▶

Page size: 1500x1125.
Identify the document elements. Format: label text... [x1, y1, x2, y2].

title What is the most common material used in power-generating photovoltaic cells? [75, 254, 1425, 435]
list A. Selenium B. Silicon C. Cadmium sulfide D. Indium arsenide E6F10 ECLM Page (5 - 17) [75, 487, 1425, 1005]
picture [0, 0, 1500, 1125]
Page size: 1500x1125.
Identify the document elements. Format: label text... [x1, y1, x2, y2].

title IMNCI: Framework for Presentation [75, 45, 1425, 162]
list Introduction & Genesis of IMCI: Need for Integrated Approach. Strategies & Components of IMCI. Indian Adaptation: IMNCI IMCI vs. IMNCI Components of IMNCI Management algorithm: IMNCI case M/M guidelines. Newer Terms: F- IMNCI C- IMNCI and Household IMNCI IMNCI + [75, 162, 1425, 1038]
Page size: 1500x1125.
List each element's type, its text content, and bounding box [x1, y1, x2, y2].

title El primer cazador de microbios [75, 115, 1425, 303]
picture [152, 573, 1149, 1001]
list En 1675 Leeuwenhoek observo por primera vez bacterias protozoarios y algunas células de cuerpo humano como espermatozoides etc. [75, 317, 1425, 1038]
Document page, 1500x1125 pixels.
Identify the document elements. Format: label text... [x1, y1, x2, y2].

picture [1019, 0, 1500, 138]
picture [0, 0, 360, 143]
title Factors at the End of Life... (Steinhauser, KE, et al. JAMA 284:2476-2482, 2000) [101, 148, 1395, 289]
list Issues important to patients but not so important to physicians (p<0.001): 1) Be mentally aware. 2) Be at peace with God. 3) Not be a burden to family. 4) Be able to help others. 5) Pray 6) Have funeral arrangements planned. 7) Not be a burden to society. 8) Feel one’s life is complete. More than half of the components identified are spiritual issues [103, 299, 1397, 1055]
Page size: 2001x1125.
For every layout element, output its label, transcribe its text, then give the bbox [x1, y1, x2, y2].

◀

EXERCISE BRIEF — What should be returned is the run of lines from the first line of the material through the line containing "Document page, 1500x1125 pixels.", exact and inclusive, and nothing else.

YOUR SOLUTION —
Page size: 1500x1125.
Identify the document elements. Format: label text... [x1, y1, x2, y2].

title What is the most common material used in power-generating photovoltaic cells? [75, 254, 1425, 435]
list A. Selenium B. Silicon C. Cadmium sulfide D. Indium arsenide E6F10 ECLM Page (5 - 17) [75, 487, 1425, 1005]
picture [0, 0, 1500, 1125]
Page size: 1500x1125.
Identify the document elements. Format: label text... [x1, y1, x2, y2].

title IMNCI: Framework for Presentation [75, 45, 1425, 162]
list Introduction & Genesis of IMCI: Need for Integrated Approach. Strategies & Components of IMCI. Indian Adaptation: IMNCI IMCI vs. IMNCI Components of IMNCI Management algorithm: IMNCI case M/M guidelines. Newer Terms: F- IMNCI C- IMNCI and Household IMNCI IMNCI + [75, 162, 1425, 1038]
Page size: 1500x1125.
List each element's type, its text content, and bounding box [x1, y1, x2, y2].

title El primer cazador de microbios [75, 115, 1425, 303]
picture [152, 573, 1149, 1001]
list En 1675 Leeuwenhoek observo por primera vez bacterias protozoarios y algunas células de cuerpo humano como espermatozoides etc. [75, 317, 1425, 1038]
Document page, 1500x1125 pixels.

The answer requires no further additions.